"Guru, The Mad Monk" (dir. Andy Milligan, 1970) - an entry into the "Witchfinder General"/"Mark Of The Devil" stakes by everyone's favourite Staten Island-based director, and it sure is a "unique" item indeed. This one concerns Father Guru (Neil Flanagan) - who actually is really a bishop, not a monk! - whose day-to-day activities involves rounding up various unfortunates, absolving them of their supposed "sins" (one gets absolved for the "sin" of peeping!), then performs various unpleasantries on them in the name of Christ. He's aided and abetted in all this by his right-hand foil Olga (Jacqueline Webb), who provides "glamour" and sleaze in equal measure, and Igor (Jack Spencer), a leprous hunchback, who seems to be loyal to Father Guru. Various victims come and go, and Father Guru (a dead ringer at times for UK actor Rodney Bewes) chews the scenery about sin, redemption and teaching them damn villagers a thing or two about the Good Lord. Ultimately, the victims wreak their revenge on the good Guru, and he ends up meeting a truly ridiculous demise at the hands of Igor. At this point the film crashes to a sudden halt and ends.

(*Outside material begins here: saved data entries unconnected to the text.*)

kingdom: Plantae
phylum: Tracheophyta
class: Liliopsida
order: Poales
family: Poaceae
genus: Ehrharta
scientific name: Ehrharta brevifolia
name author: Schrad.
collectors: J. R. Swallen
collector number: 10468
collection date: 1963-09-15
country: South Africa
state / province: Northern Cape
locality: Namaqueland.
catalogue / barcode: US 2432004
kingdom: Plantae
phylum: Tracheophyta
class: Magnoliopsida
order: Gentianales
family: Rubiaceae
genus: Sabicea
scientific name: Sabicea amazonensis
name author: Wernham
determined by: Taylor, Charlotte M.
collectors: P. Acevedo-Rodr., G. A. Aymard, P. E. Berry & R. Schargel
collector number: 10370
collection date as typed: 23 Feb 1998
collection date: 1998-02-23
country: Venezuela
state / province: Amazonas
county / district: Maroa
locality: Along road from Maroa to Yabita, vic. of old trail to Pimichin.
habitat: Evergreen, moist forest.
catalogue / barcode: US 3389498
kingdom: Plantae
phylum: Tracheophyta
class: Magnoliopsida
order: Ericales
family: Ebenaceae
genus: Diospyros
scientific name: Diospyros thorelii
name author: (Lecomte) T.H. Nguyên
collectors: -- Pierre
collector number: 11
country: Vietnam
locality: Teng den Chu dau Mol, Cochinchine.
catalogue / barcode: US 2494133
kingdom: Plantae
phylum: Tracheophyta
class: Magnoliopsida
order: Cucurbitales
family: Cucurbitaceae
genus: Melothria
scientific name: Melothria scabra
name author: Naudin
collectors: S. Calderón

This film bears many of the hallmarks of an Andy Milligan effort - choppy, sometimes incoherent editing, some rather wobbly camera work, a script (put together by Milligan himself) full of ripe and ludicrous emoting and dialogue, and a large amount of random stock library music. The violence/gore scenes are truly inept - I can't believe that Milligan spent more than $10 on the special effects work - and the performances (by a group of unknowns, as per usual) range from the bored/confused to the rather deranged. At 57 minutes, the film oddly enough feels about the right length; any longer, and it really would have begun to drag out considerably.
You'd think that, going by the above, "Guru...." is a laughable, incompetent, grade-Z exploitation mess that deserves to be forgotten about, and indeed, 98% of film fans would agree with you. But Milligan's work has always held a fascination for me - his themes of repression, desire, conflict and ever-present violence run throughout his films, and whilst I'm never going to buy into the (utterly ridiculous) claims that Milligan was some type of zero-budget "auteur", he has shown thematic consistency throughout his career. In addition, Milligan's homosexuality (which he chose not to be open about, and he was also a frequenter of the NYC S&M scene) feeds into his work too - the sense of repressed guilt is present in this at times, and whilst he's no George Kuchar (and indeed, who is?), the gay angle of his film-making should be acknowledged. Tragically, Milligan passed away from AIDS in 1991, and spent the last couple of years of his life in considerable ill-health and poverty.
I've waited nearly 20 years to see "Guru, The Mad Monk", and was not disappointed. Milligan's films were nigh-on impossible to find in the UK for many, many years - the only one being distributed (by video) being "The Ghastly Ones" (under the re-titling of "Blood Rites") in the early 1980's, which itself ended up being clobbered under the Obscene Publications Act (for gore scenes reasons). It was only with the BFI Flipside DVD release of "The Body Beneath" a couple of years ago, that Milligan's work finally was available in general to a UK audience.
"Guru, The Mad Monk" most certainly is an acquired taste, to say the very least, but comes recommended to those interested in low-budget horror/exploitation cinema.